Lum has also worked as part of architectural/engineering teams. He was on a team with Dialog Design (Edmonton) in designing a replacement bridge for the Walterdale Bridge across the North Saskatchewan River in Edmonton. He was also part of team with The Planning Partnership of Toronto designing a public space called Huron Square for Toronto Chinatown. Lum was on a team with Miller Hull Architects of Seattle, in conjunction with Space2Place Landscape Architecture of Vancouver to devise a Master Plan for the Lions Gate Secondary Wastewater Treatment plant for North Vancouver, BC.

Lum has also been involved in co-conceiving and co-curating several large scale exhibitions including Shanghai Modern: 1919 – 1949, an exhibition about the art, culture and politics of Shanghai during the first republican period of China after the demise of the Qing Dynasty, and to which he contributed an essay on the policy of aesthetic education in China’s first modern art school; Sharjah Biennial 2007: Belonging, in Sharjah, United Arab Emirates, a groundbreaking exhibition to which he contributed an essay on the subject of identity formation without foundations, and the NorthWest Annual in Seattle. He is co-curator of Monument Lab: A Public Art and History Project, a city wide art public art exhibition in Philadelphia in 2017. The exhibition dealt with the ways in which space is engaged in terms of a city’s monumental landscape. The aim of Monument Lab was to better understand the mechanisms of memorialization by questioning the status of the monument in the context of its canonical disposition. The exhibition was widely reviewed and praised as well as become a referent for other cities in dealing with the problems of controversial monuments and statues.

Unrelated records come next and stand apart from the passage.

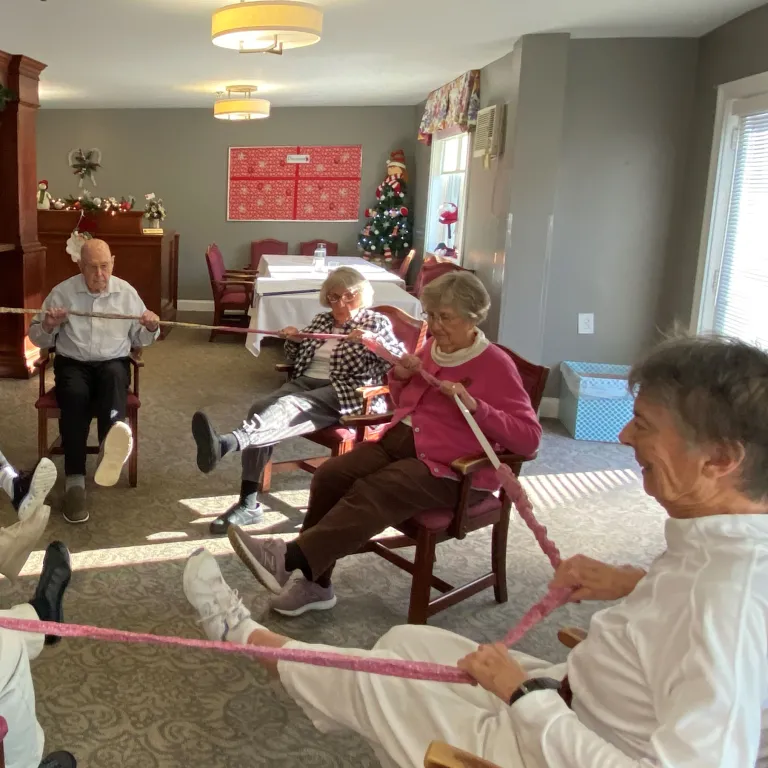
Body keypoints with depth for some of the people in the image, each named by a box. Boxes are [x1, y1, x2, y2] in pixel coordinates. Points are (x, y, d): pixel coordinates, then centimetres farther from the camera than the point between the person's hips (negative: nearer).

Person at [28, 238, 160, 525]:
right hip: (72, 363, 0)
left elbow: (139, 339, 13)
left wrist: (151, 329, -10)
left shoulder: (126, 292, 6)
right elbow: (37, 339, 9)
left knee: (113, 376, -38)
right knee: (75, 396, -35)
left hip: (113, 362, 0)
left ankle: (111, 444, -67)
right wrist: (47, 326, -14)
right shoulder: (62, 292, 3)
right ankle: (75, 482, -38)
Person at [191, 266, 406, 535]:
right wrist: (293, 340, 9)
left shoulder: (376, 321, 9)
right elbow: (298, 359, 30)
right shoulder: (321, 320, 23)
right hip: (305, 384, 6)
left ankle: (226, 443, -64)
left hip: (346, 394, -6)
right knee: (260, 408, -25)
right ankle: (248, 503, -29)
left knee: (289, 406, -36)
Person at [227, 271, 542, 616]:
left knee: (372, 493, -31)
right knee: (330, 475, -16)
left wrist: (474, 405, -26)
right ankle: (315, 582, -11)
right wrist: (399, 377, 2)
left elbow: (529, 437, -15)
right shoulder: (431, 348, 11)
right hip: (400, 441, 7)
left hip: (452, 470, -7)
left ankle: (291, 557, -36)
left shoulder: (497, 365, -9)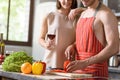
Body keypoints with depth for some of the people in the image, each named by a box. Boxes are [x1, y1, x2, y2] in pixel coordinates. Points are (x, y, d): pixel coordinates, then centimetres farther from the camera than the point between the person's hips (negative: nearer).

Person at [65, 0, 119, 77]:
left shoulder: (106, 14, -10)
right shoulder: (83, 14, 14)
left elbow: (114, 48, -19)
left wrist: (85, 63, -26)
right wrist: (72, 46, 3)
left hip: (96, 73, -7)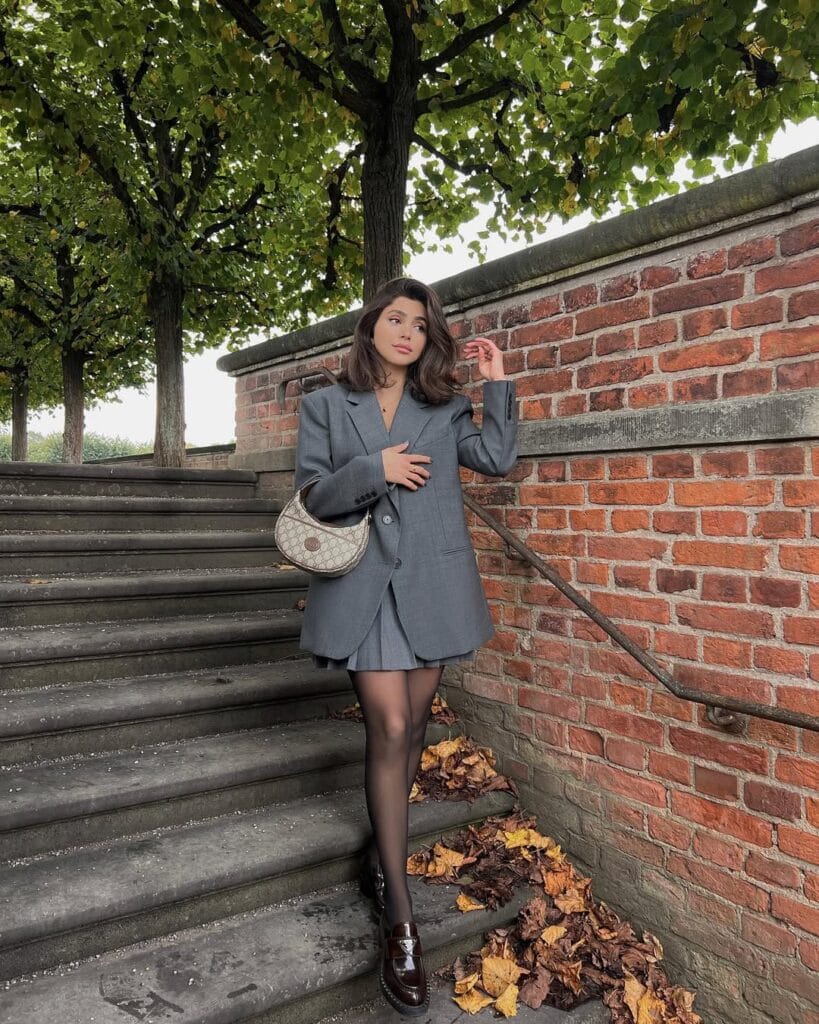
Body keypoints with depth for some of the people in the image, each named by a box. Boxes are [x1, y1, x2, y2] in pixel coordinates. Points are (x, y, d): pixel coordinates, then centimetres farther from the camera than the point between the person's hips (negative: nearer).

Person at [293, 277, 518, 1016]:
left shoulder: (445, 408, 11)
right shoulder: (326, 406, 7)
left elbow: (498, 459, -1)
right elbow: (313, 495, 1)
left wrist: (498, 383, -2)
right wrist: (375, 470, -12)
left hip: (431, 583, 3)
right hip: (364, 584, -2)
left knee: (410, 730, 11)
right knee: (389, 730, -8)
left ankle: (381, 857, 35)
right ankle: (401, 923, 3)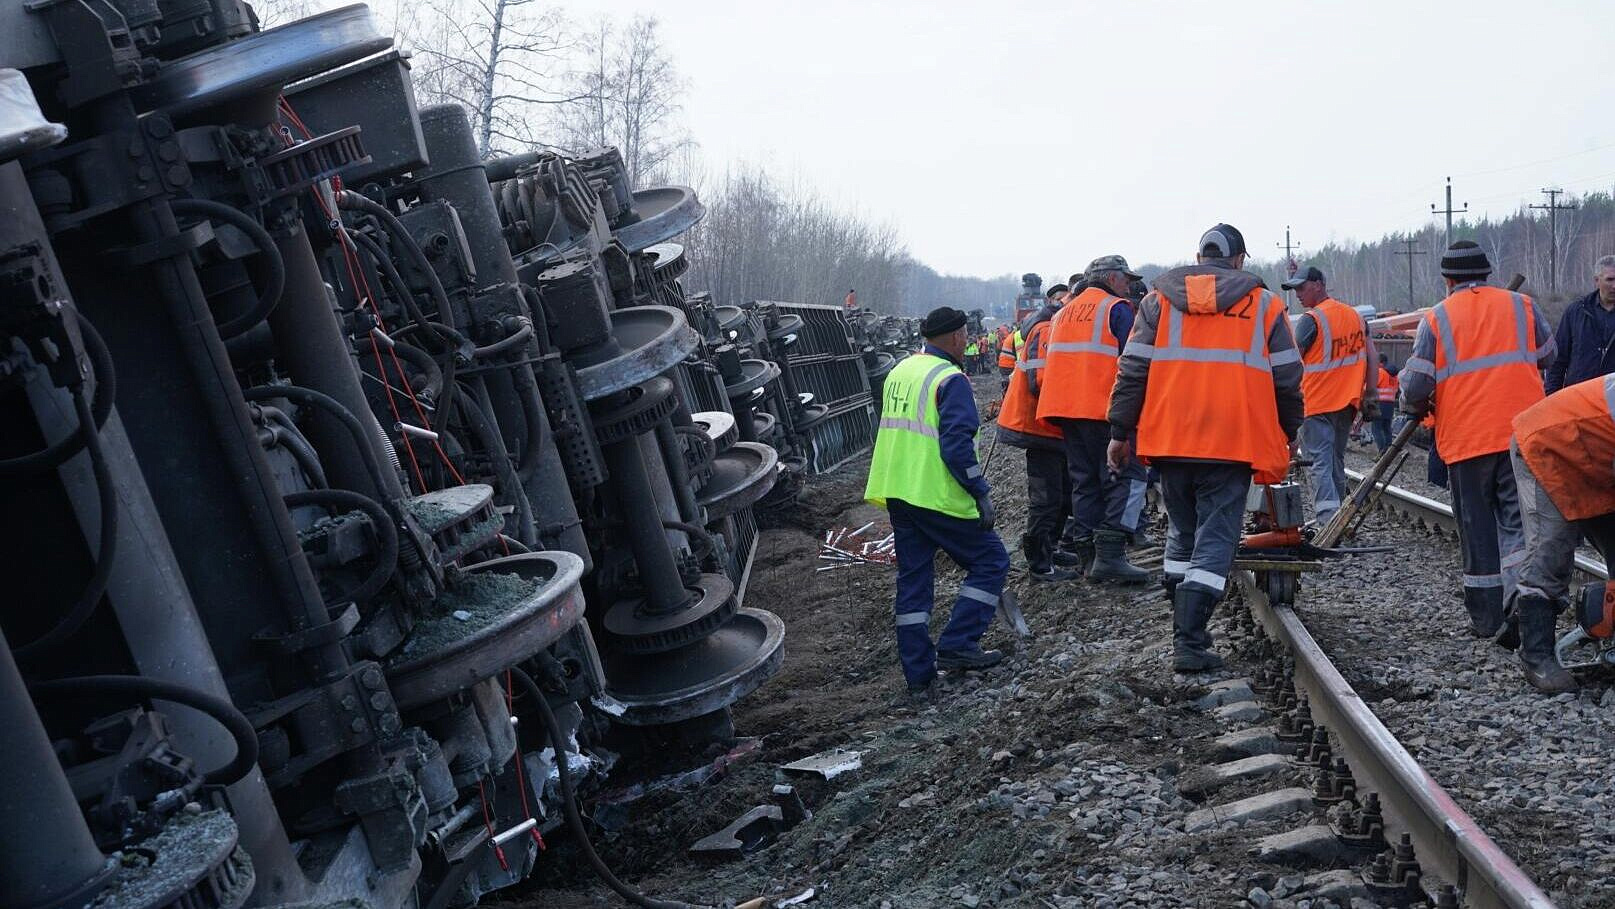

Lum holds an honorary doctorate from his undergraduate alma mater, Simon Fraser University. He has received a Guggenheim Fellowship, a Hnatynshyn Foundation Visual Arts Award and is a Penn Institute of Urban Research Fellow. He was offered a Loeb Fellowship from Harvard University in 2011 which was not exercised. In late 2017, Lum was appointed as an Officer of the Order of Canada. For Monument Lab, he was co-receiver of a Knight Foundation grant along with Paul Farber. In 2018, he was granted a Pew Fellowship from the Pew Center for Arts and Heritage.